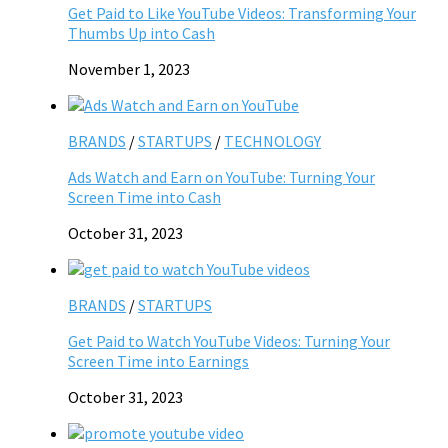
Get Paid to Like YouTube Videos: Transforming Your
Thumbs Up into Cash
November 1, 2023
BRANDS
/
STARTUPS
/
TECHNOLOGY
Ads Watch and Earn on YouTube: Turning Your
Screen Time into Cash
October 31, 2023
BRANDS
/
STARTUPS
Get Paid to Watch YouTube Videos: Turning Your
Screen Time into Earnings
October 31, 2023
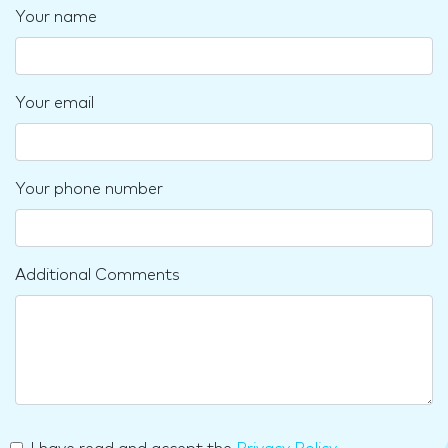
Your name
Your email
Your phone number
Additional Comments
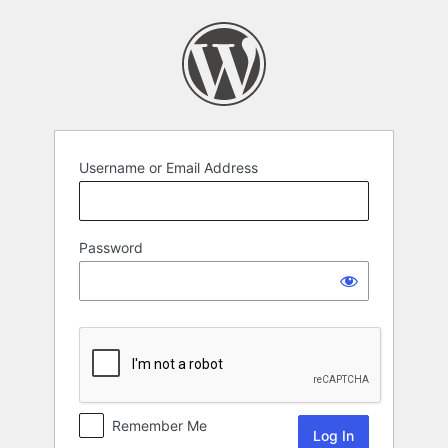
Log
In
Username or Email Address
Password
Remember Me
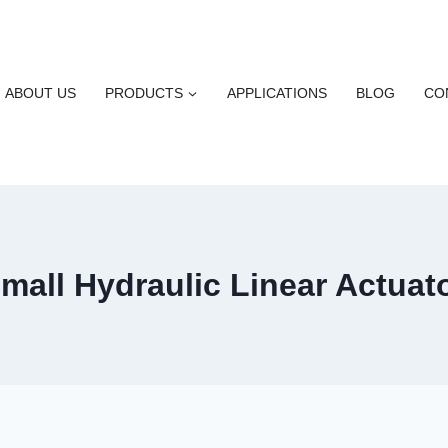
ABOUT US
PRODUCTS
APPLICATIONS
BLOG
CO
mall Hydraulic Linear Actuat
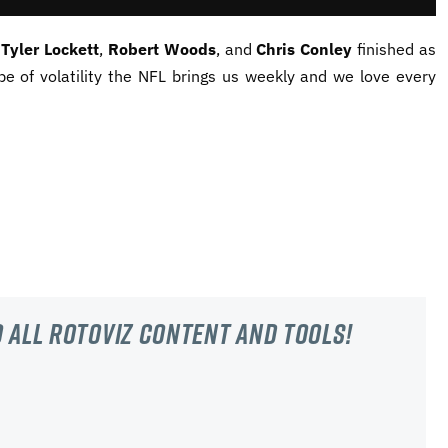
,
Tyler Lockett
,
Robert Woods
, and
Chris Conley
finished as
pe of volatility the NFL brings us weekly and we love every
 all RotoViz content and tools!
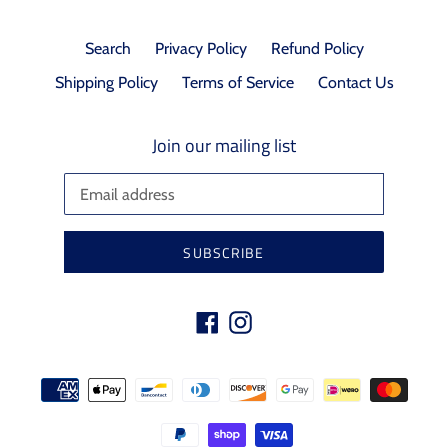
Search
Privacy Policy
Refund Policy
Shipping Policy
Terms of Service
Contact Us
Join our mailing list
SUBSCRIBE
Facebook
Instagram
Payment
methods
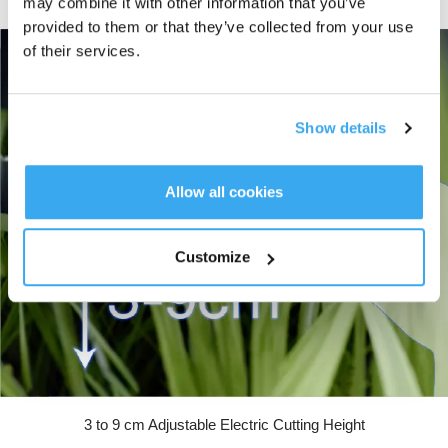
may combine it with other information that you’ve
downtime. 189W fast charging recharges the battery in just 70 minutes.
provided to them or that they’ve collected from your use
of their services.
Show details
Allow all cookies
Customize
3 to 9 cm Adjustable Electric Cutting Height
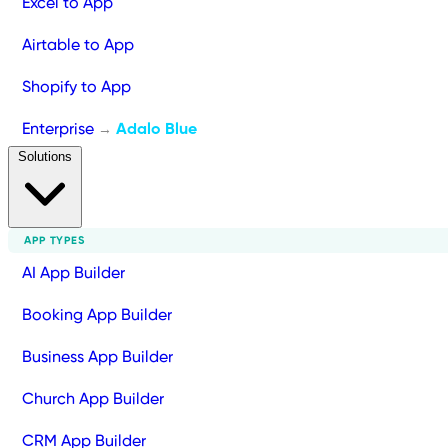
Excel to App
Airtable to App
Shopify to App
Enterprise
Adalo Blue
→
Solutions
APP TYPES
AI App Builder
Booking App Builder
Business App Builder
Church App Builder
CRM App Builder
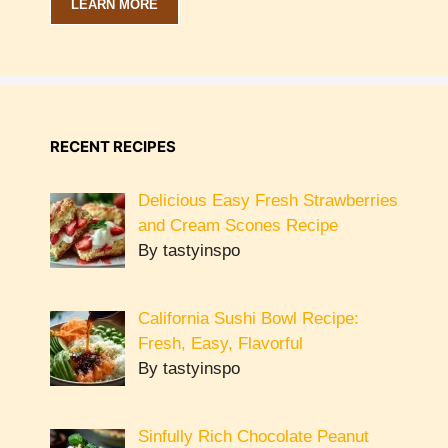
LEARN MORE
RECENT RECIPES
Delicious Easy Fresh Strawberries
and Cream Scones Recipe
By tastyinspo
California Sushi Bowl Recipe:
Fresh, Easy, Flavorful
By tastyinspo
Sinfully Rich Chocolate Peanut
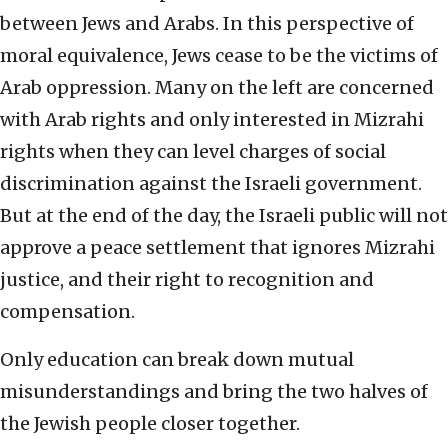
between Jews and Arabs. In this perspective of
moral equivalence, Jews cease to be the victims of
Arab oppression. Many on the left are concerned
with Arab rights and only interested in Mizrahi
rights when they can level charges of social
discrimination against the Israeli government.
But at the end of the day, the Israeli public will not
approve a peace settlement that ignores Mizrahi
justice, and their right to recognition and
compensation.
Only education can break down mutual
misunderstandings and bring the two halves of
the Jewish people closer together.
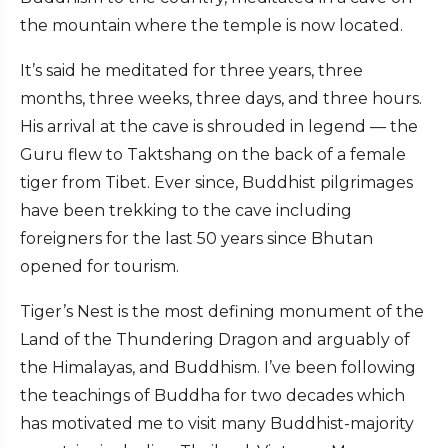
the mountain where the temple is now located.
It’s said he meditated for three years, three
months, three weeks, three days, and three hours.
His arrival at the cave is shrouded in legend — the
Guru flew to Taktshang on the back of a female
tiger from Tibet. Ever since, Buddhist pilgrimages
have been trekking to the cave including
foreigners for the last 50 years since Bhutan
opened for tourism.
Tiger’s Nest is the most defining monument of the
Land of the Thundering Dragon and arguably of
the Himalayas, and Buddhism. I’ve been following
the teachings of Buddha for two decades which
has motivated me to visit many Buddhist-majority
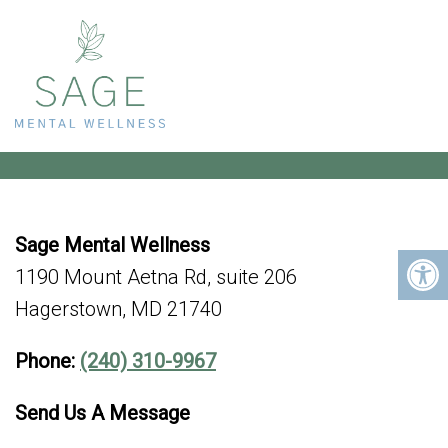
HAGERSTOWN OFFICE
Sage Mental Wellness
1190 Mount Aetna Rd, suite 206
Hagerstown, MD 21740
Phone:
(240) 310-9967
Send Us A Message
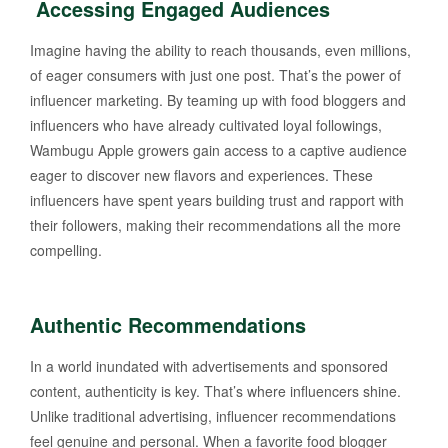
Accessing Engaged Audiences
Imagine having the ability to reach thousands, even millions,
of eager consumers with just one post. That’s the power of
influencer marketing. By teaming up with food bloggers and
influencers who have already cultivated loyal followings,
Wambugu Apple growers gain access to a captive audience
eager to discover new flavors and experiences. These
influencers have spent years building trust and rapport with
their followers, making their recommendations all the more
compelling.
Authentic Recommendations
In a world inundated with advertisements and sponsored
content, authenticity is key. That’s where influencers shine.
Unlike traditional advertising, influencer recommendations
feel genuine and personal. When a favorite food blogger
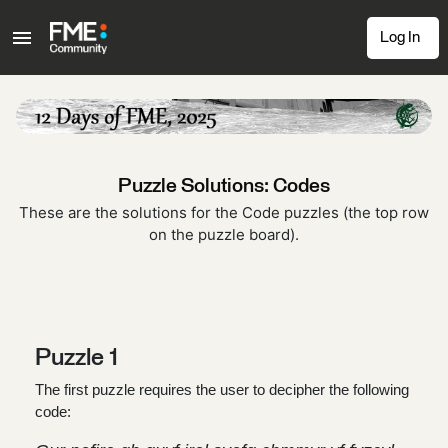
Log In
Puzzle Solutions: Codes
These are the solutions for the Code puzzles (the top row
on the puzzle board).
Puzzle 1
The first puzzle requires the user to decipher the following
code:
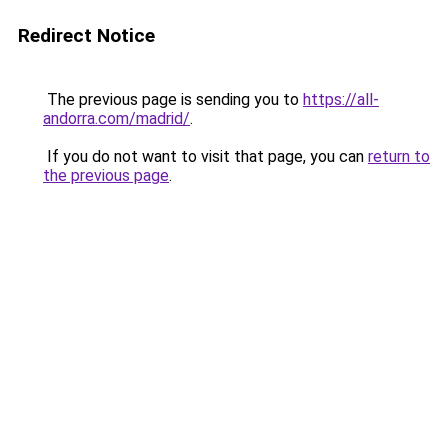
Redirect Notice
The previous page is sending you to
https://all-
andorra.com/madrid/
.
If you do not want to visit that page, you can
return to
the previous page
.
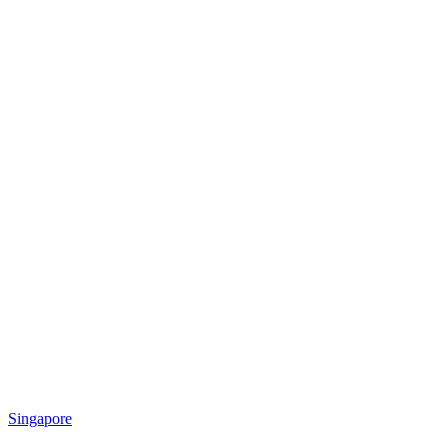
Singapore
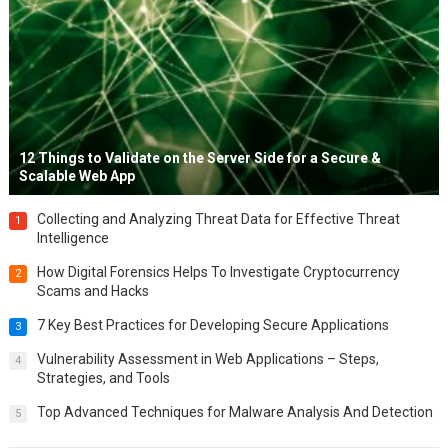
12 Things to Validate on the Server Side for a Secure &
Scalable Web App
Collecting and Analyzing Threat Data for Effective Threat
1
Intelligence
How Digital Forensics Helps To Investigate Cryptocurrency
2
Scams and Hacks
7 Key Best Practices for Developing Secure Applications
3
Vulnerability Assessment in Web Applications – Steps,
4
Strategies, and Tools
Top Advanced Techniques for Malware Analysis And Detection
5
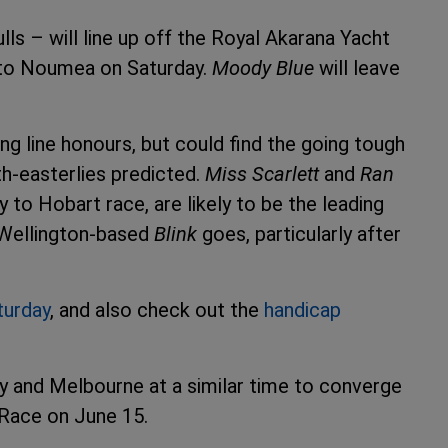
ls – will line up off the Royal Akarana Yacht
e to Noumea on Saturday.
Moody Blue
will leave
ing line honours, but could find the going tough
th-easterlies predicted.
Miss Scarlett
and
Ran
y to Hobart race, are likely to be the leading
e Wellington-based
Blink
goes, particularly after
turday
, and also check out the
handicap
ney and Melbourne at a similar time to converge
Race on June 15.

» EXERCISE
Locate every line in the records that contains the word "Secure", and copy each of those lines out in full.

» RESPONSE BOX
12 Things to Validate on the Server Side for a Secure &
7 Key Best Practices for Developing Secure Applications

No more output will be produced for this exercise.